Given a dataset composed of features on the columns and days on the rows of a pandas df, this class computes the best features and their importance

clean_features_list(region, important_features, new_features, str_pars)[source]
dataset_creator()[source]

Build the datasets according to the instructions in the config file in the datasetSettings section

dataset_reader(region, target_column)[source]

Read a previously created or provided csv file. If the dataset is created from a custom JSON or from regionals signals, this method has to be preceded by a call of dataset_creator

dataset_splitter(region, data, target_column)[source]

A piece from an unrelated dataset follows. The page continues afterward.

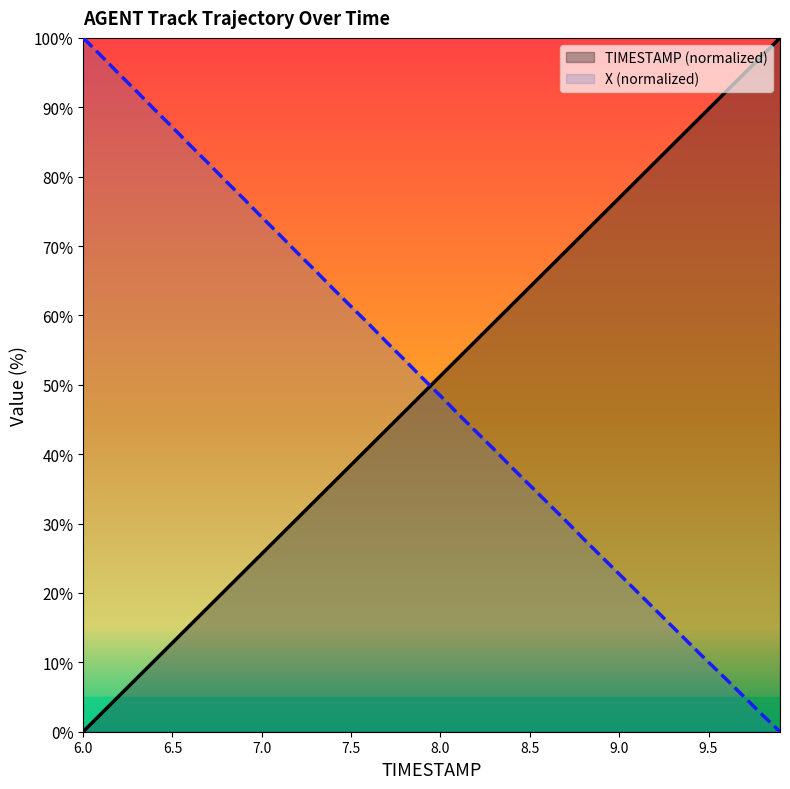

What is the label of the 23rd point from the left?

8.2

Split a dataFrame in design matrix X and response vector Y

Parameters
  • name (str) – code name of the region/json/csv

  • data (pandas.DataFrame) – full dataset

Returns

split datasets in multiple formats

Return type

numpy.array, numpy.array, list, pandas.DataFrame, pandas.DataFrame

important_features(region, x_data, y_data, features, target_data, ngbPars=None)[source]

Calculate the important features given design matrix, target vector and full list of features

Parameters
  • x_data (numpy.array) – design matrix

  • y_data (numpy.array) – response vector

  • features (list) – list of features names

Returns

list of new features and dataframe with relative importance of each single feature

Return type

list, pandas.DataFrame

perform_feature_selection(region, x_data, y_data, features, target, target_data, hps=None)[source]

Obtain selected features and also save them in the output folder

Parameters
  • x_data (numpy.array) – design matrix

  • y_data (numpy.array) – response vector

  • features (list) – list of features names

Returns

list of new features and dataframe with relative importance of each single feature

Return type

list, pandas.DataFrame

save_csv(important_features, target, new_features, output_folder_path)[source]

Save selected features and their relative importance

Parameters
  • important_features (pandas.DataFrame) – dataframe of the selected features and their relative importance

  • new_features (list) – selected features

update_datasets(name, output_dfs, target_columns)[source]

Initialize folders and add metadata to container of datasets